The reduction of Legal Aid availability has left many UK citizens either no longer eligible for financial support or unable to afford legal representation for court proceedings. Many do not have the awareness to access the few legal services still available, which may provide pro bono advice and assistance.
Our Community Legal Companions provide important community assistance to an increasing number of people who attend court unrepresented. By working with partner organisations and local law firms, our Law students help court service users with a whole range of legal matters from benefit-related issues, family breakdown and housing evictions.

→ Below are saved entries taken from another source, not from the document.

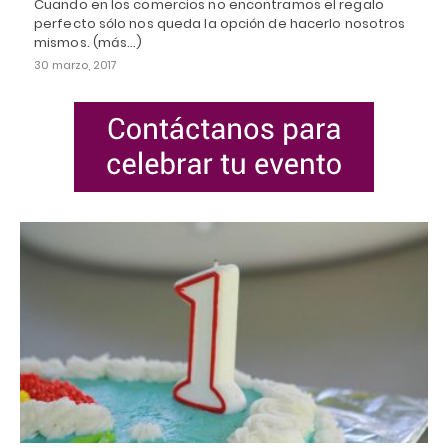
Cuando en los comercios no encontramos el regalo
perfecto sólo nos queda la opción de hacerlo nosotros
mismos. (más…)
30 marzo, 2017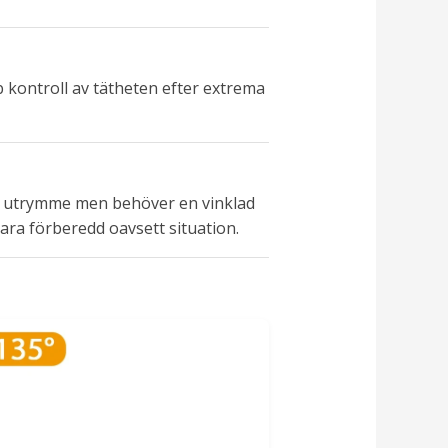
b kontroll av tätheten efter extrema
er utrymme men behöver en vinklad
vara förberedd oavsett situation.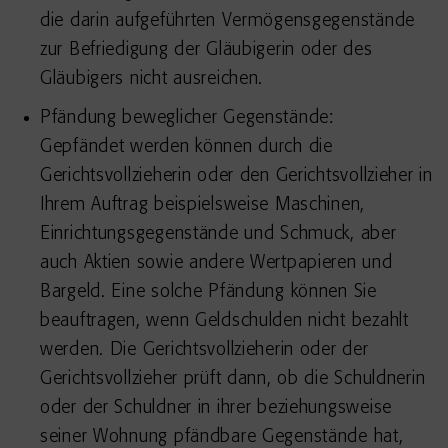
die darin aufgeführten Vermögensgegenstände
zur Befriedigung der Gläubigerin oder des
Gläubigers nicht ausreichen.
Pfändung beweglicher Gegenstände:
Gepfändet werden können durch die
Gerichtsvollzieherin oder den Gerichtsvollzieher in
Ihrem Auftrag beispielsweise Maschinen,
Einrichtungsgegenstände und Schmuck, aber
auch Aktien sowie andere Wertpapieren und
Bargeld. Eine solche Pfändung können Sie
beauftragen, wenn Geldschulden nicht bezahlt
werden. Die Gerichtsvollzieherin oder der
Gerichtsvollzieher prüft dann, ob die Schuldnerin
oder der Schuldner in ihrer beziehungsweise
seiner Wohnung pfändbare Gegenstände hat,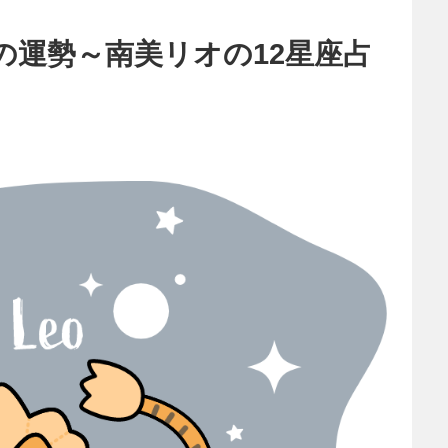
の運勢～南美リオの12星座占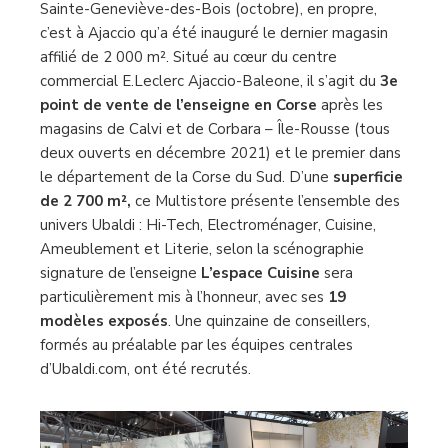
Sainte-Geneviève-des-Bois (octobre), en propre,
c’est à Ajaccio qu’a été inauguré le dernier magasin
affilié de 2 000 m². Situé au cœur du centre
commercial E.Leclerc Ajaccio-Baleone, il s’agit du
3e
point de vente de l’enseigne en Corse
après les
magasins de Calvi et de Corbara – Île-Rousse (tous
deux ouverts en décembre 2021) et le premier dans
le département de la Corse du Sud. D’une
superficie
de 2 700 m²,
ce Multistore
présente l’ensemble des
univers Ubaldi : Hi-Tech, Electroménager, Cuisine,
Ameublement et Literie, selon la scénographie
signature de l’enseigne
L’espace Cuisine
sera
particulièrement mis à l’honneur, avec ses
19
modèles exposés
. Une quinzaine de conseillers,
formés au préalable par les équipes centrales
d’Ubaldi.com, ont été recrutés.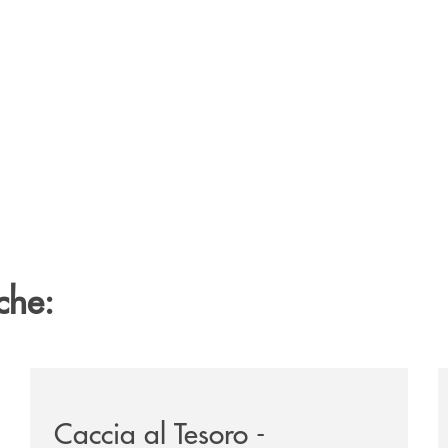
che:
zzaro/
/news/2026-marantona-fotografica-ant/
/
Caccia al Tesoro -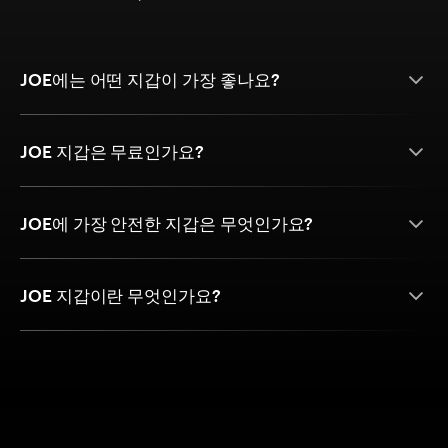
JOE에는 어떤 지갑이 가장 좋나요?
JOE 지갑은 무료인가요?
JOE에 가장 안전한 지갑은 무엇인가요?
JOE 지갑이란 무엇인가요?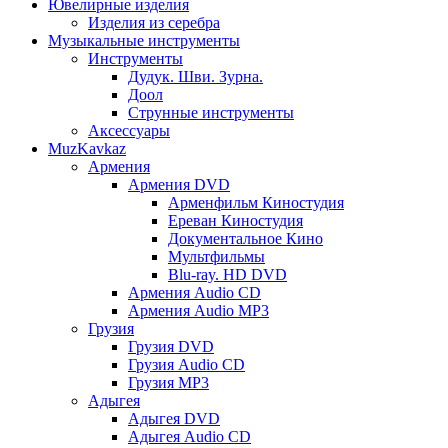
Ювелирные изделия
Изделия из серебра
Музыкальные инструменты
Инструменты
Дудук. Шви. Зурна.
Доол
Струнные инструменты
Аксессуары
MuzKavkaz
Армения
Армения DVD
Арменфильм Киностудия
Ереван Киностудия
Документальное Кино
Мультфильмы
Blu-ray. HD DVD
Армения Audio CD
Армения Audio MP3
Грузия
Грузия DVD
Грузия Audio CD
Грузия MP3
Адыгея
Адыгея DVD
Адыгея Audio CD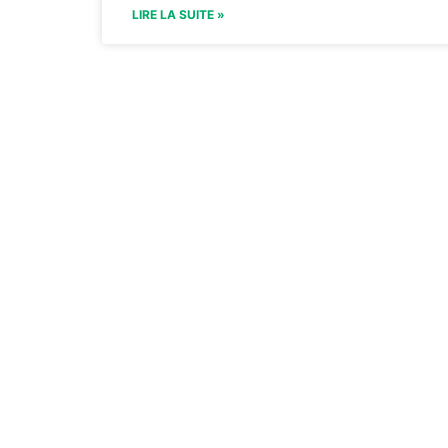
LIRE LA SUITE »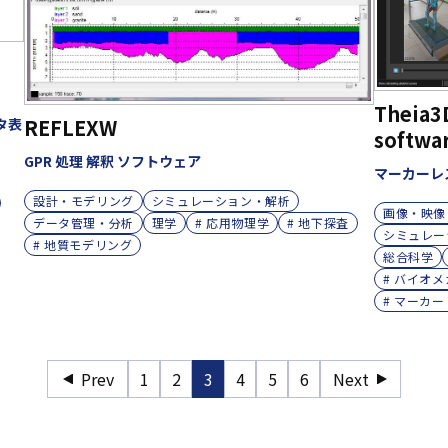
Theia3
REFLEXW
タ表
softwa
GPR 処理 解釈 ソフトウェア
マーカーレ
設計・モデリング
シミュレーション・解析
画像・映像
データ管理・分析
理学
# 応用物理学
# 地下探査
シミュレー
# 地質モデリング
総合科学
# バイオ
# マーカ
Prev
1
2
3
4
5
6
Next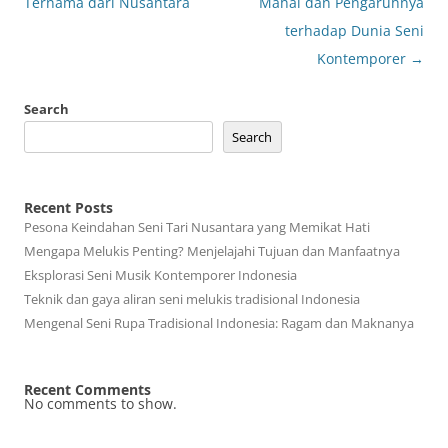
navigation
Ternama dari Nusantara
Mahal dan Pengaruhnya
terhadap Dunia Seni
Kontemporer
→
Search
Search
Recent Posts
Pesona Keindahan Seni Tari Nusantara yang Memikat Hati
Mengapa Melukis Penting? Menjelajahi Tujuan dan Manfaatnya
Eksplorasi Seni Musik Kontemporer Indonesia
Teknik dan gaya aliran seni melukis tradisional Indonesia
Mengenal Seni Rupa Tradisional Indonesia: Ragam dan Maknanya
Recent Comments
No comments to show.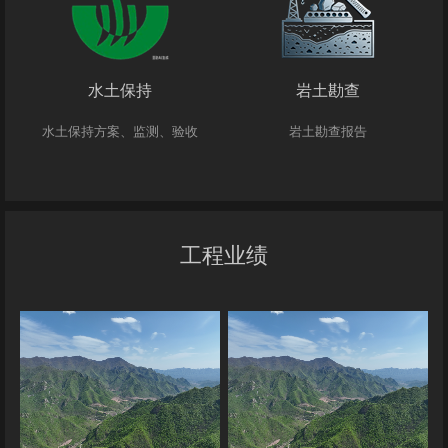
水土保持
岩土勘查
水土保持方案、监测、验收
岩土勘查报告
工程业绩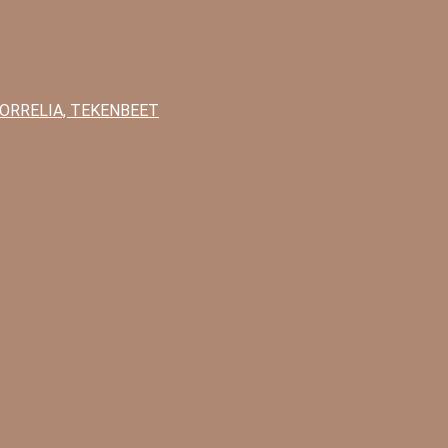
BORRELIA, TEKENBEET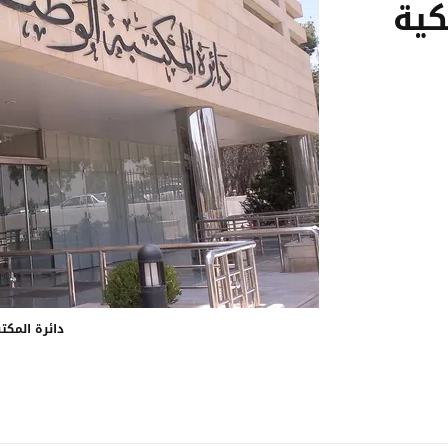
كية
دائرة المكت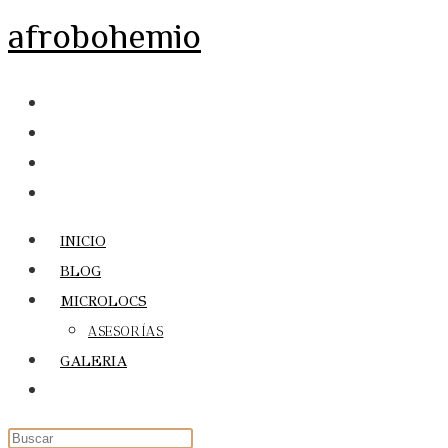
Ir
afrobohemio
al
contenido
INICIO
BLOG
MICROLOCS
ASESORÍAS
GALERIA
Alternar
búsqueda
de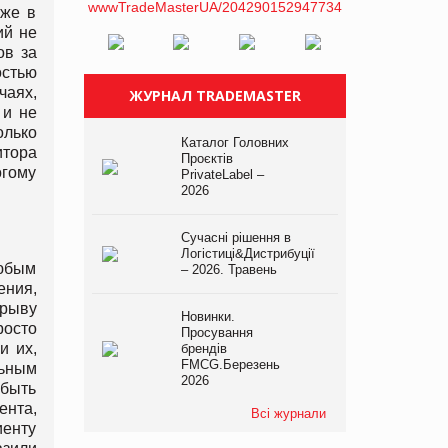
аже в
ий не
ов за
стью
чаях,
ЖУРНАЛ TRADEMASTER
 и не
олько
Каталог Головних
итора
Проєктів
огому
PrivateLabel –
2026
Сучасні рішення в
Логістиці&Дистрибуції
любым
– 2026. Травень
ения,
зрыву
Новинки.
росто
Просування
и их,
брендів
FMCG.Березень
ьным
2026
быть
ента,
Всі журнали
иенту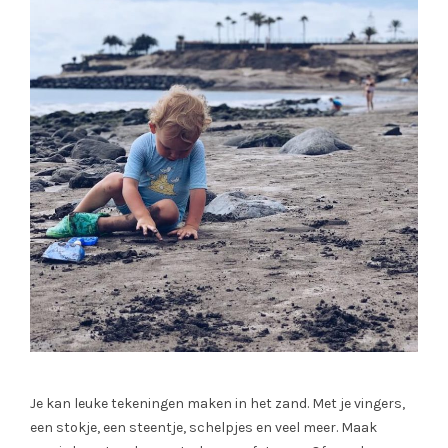
Je kan leuke tekeningen maken in het zand. Met je vingers,
een stokje, een steentje, schelpjes en veel meer. Maak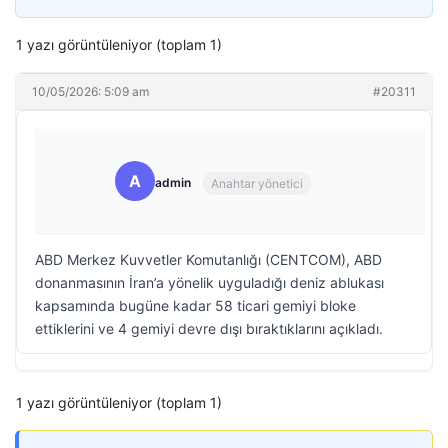
1 yazı görüntüleniyor (toplam 1)
10/05/2026: 5:09 am
#20311
A
admin
Anahtar yönetici
ABD Merkez Kuvvetler Komutanlığı (CENTCOM), ABD
donanmasının İran’a yönelik uyguladığı deniz ablukası
kapsamında bugüne kadar 58 ticari gemiyi bloke
ettiklerini ve 4 gemiyi devre dışı bıraktıklarını açıkladı.
1 yazı görüntüleniyor (toplam 1)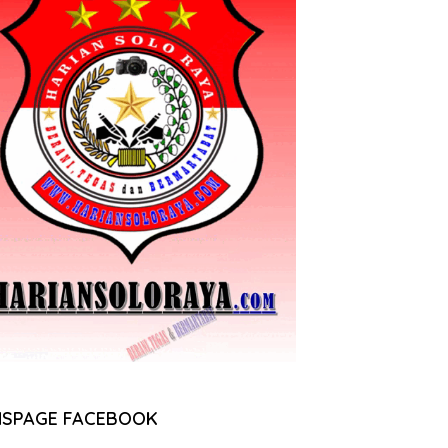
NSPAGE FACEBOOK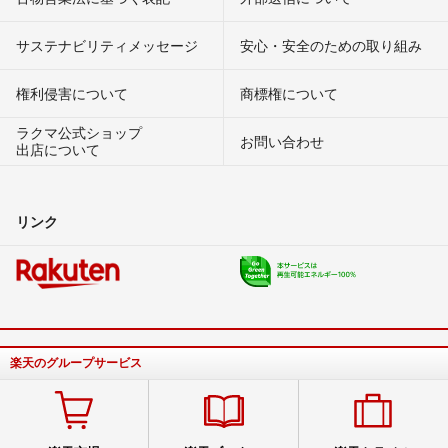
サステナビリティメッセージ
安心・安全のための取り組み
権利侵害について
商標権について
ラクマ公式ショップ
お問い合わせ
出店について
リンク
楽天のグループサービス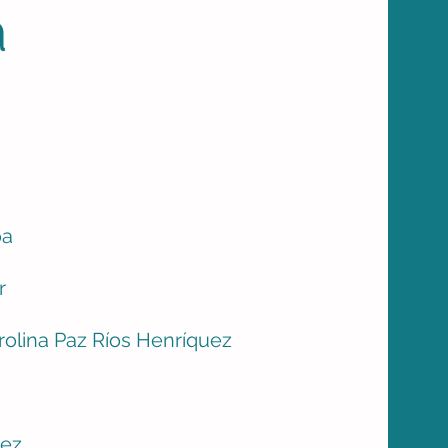
a
oa
r
arolina Paz Ríos Henríquez
uez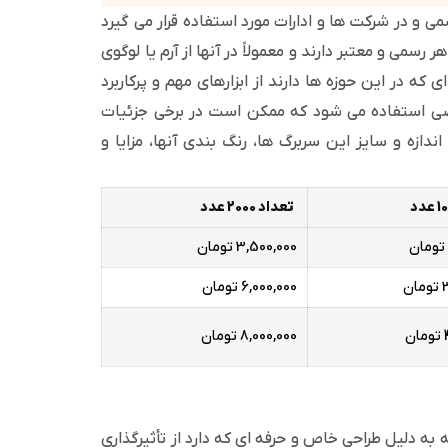
سمی و در شرکت ها و ادارات مورد استفاده قرار می گیرد
سمی و معتبر دارند و معمولاً در آنها از آرم یا لوگوی
ه در این حوزه ها دارند از ابزارهای مهم و پرکاربرد
خاصی استفاده می شود که ممکن است در برخی جزئیات
ندازه و سایز این سربرگ ها، رنگ بندی آنها، مزایا و
تعداد 2000 عدد
3,500,000 تومان
ن
6,000,000 تومان
8,000,000 تومان
 به دلیل طراحی خاص و حرفه ای که دارد از تأثیرگذاری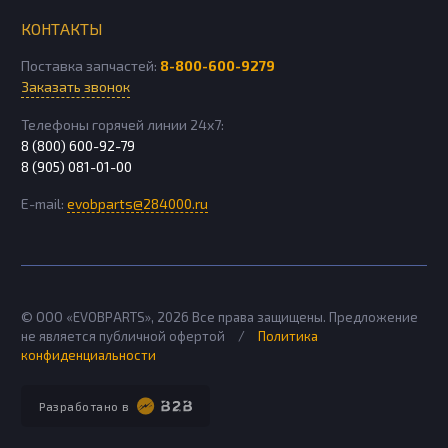
КОНТАКТЫ
Поставка запчастей:
8-800-600-9279
Заказать звонок
Телефоны горячей линии 24х7:
8 (800) 600-92-79
8 (905) 081-01-00
E-mail:
evobparts@284000.ru
© ООО «EVOBPARTS»,
2026
Все права защищены. Предложение
не является публичной офертой
/
Политика
конфиденциальности
Разработано в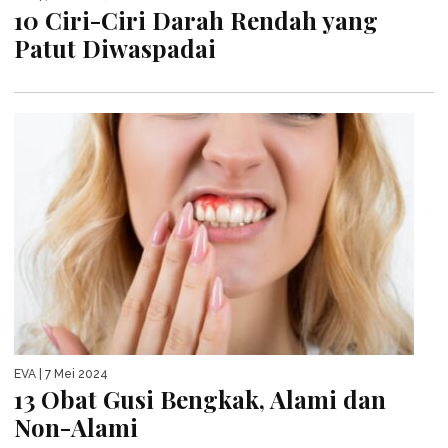
10 Ciri-Ciri Darah Rendah yang
Patut Diwaspadai
EVA
| 7 Mei 2024
13 Obat Gusi Bengkak, Alami dan
Non-Alami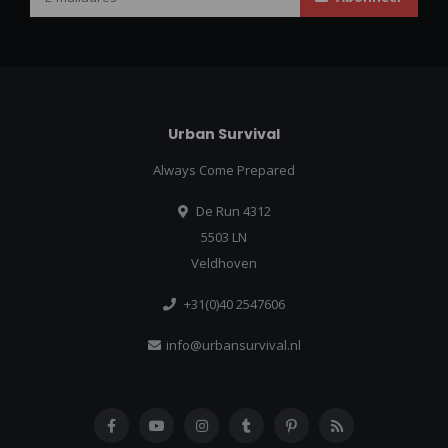
Urban Survival
Always Come Prepared
De Run 4312
5503 LN
Veldhoven
+31(0)40 2547606
info@urbansurvival.nl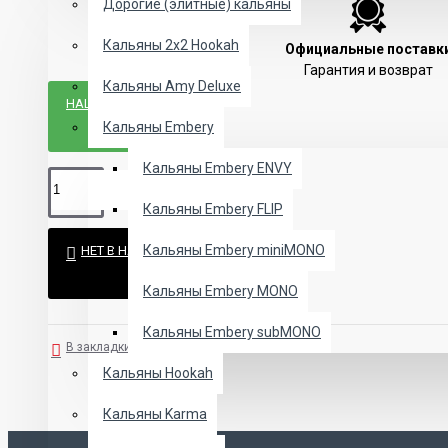
Дорогие (элитные) кальяны
Кальяны 2х2 Hookah
Официальные поставк
Гарантия и возврат
Кальяны Amy Deluxe
НАШЛИ ДЕШЕВЛЕ?
Кальяны Embery
Кальяны Embery ENVY
Кальяны Embery FLIP
Кальяны Embery miniMONO
НЕТ В НАЛИЧИИ
Кальяны Embery MONO
Кальяны Embery subMONO
В закладки
В сравнение
Кальяны Hookah
Кальяны Karma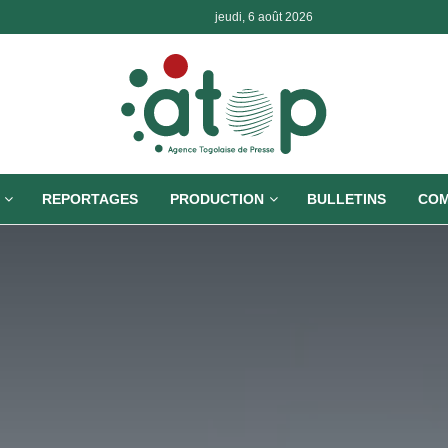
jeudi, 6 août 2026
REPORTAGES
PRODUCTION
BULLETINS
COM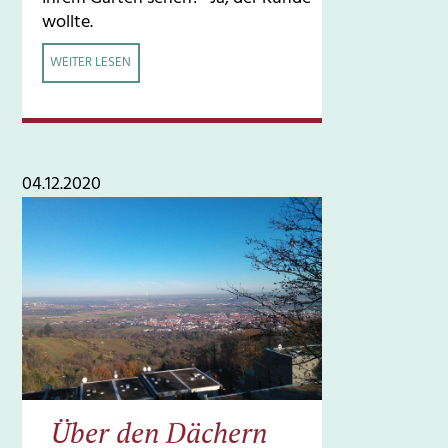
wollte.
WEITER LESEN
04.12.2020
Über den Dächern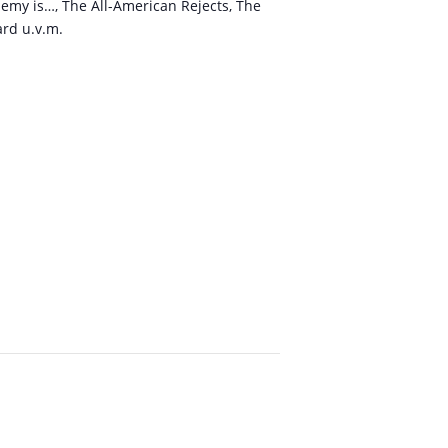
ademy is…, The All-American Rejects, The
ard u.v.m.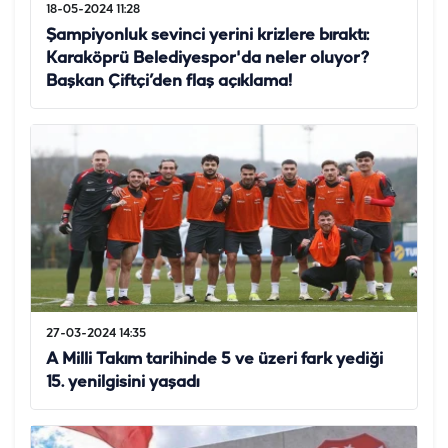
18-05-2024 11:28
Şampiyonluk sevinci yerini krizlere bıraktı:
Karaköprü Belediyespor'da neler oluyor?
Başkan Çiftçi’den flaş açıklama!
27-03-2024 14:35
A Milli Takım tarihinde 5 ve üzeri fark yediği
15. yenilgisini yaşadı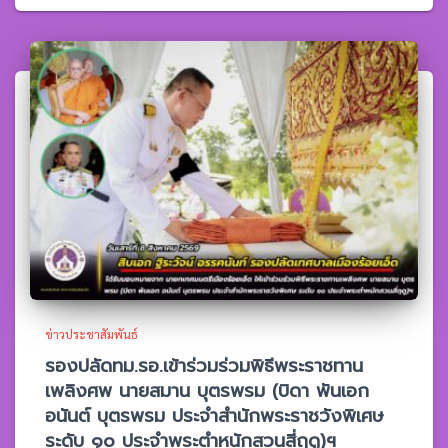
ข่าวประชาสัมพันธ์
รองปลัดทม.รอ.เข้าร่วมร่วมพิธีพระราชทาน
เพลิงศพ นายสมาน บุตรพรม (บิดา พันเอก
อนันต์ บุตรพรม ประจำสำนักพระราชวังพิเศษ
ระดับ ๑๐ ประจำพระตำหนักสวนสี่ฤดู)ฯ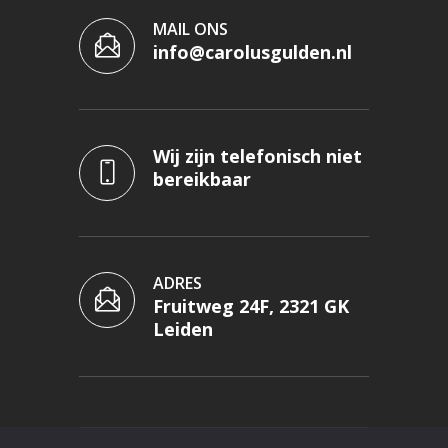
MAIL ONS
info@carolusgulden.nl
Wij zijn telefonisch niet
bereikbaar
ADRES
Fruitweg 24F, 2321 GK
Leiden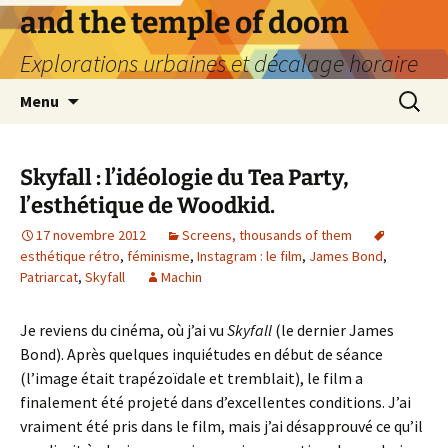
Aller
and the temple of doom
au
Explorations urbaines et décalage horaire
contenu
Recherc
Menu
Skyfall : l’idéologie du Tea Party,
l’esthétique de Woodkid.
17 novembre 2012
Screens, thousands of them
esthétique rétro
,
féminisme
,
Instagram : le film
,
James Bond
,
Patriarcat
,
Skyfall
Machin
Je reviens du cinéma, où j’ai vu
Skyfall
(le dernier James
Bond). Après quelques inquiétudes en début de séance
(l’image était trapézoïdale et tremblait), le film a
finalement été projeté dans d’excellentes conditions. J’ai
vraiment été pris dans le film, mais j’ai désapprouvé ce qu’il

Through the training they receive, our Law students gain invaluable transferrable employability skills and fully understand their Companionship role and responsibilities before entering court. Once trained, Companions provide support to court service users, including filing applications, sorting through papers and note taking in formal proceedings. Companions also help individuals consider the wider range of legal pathways available through other alternative dispute resolution process options, including mediation.
The Community Legal Outreach Collaboration, Keele (CLOCK), represents an academic, public sector, professional and third sector partnership, working in time to critically respond to the effects of the Legal Aid, Sentencing, Punishment and Offenders Act, 2012, on the provision of publicly funded legal services and examine new and innovative ways to respond to community legal services and access to justice needs.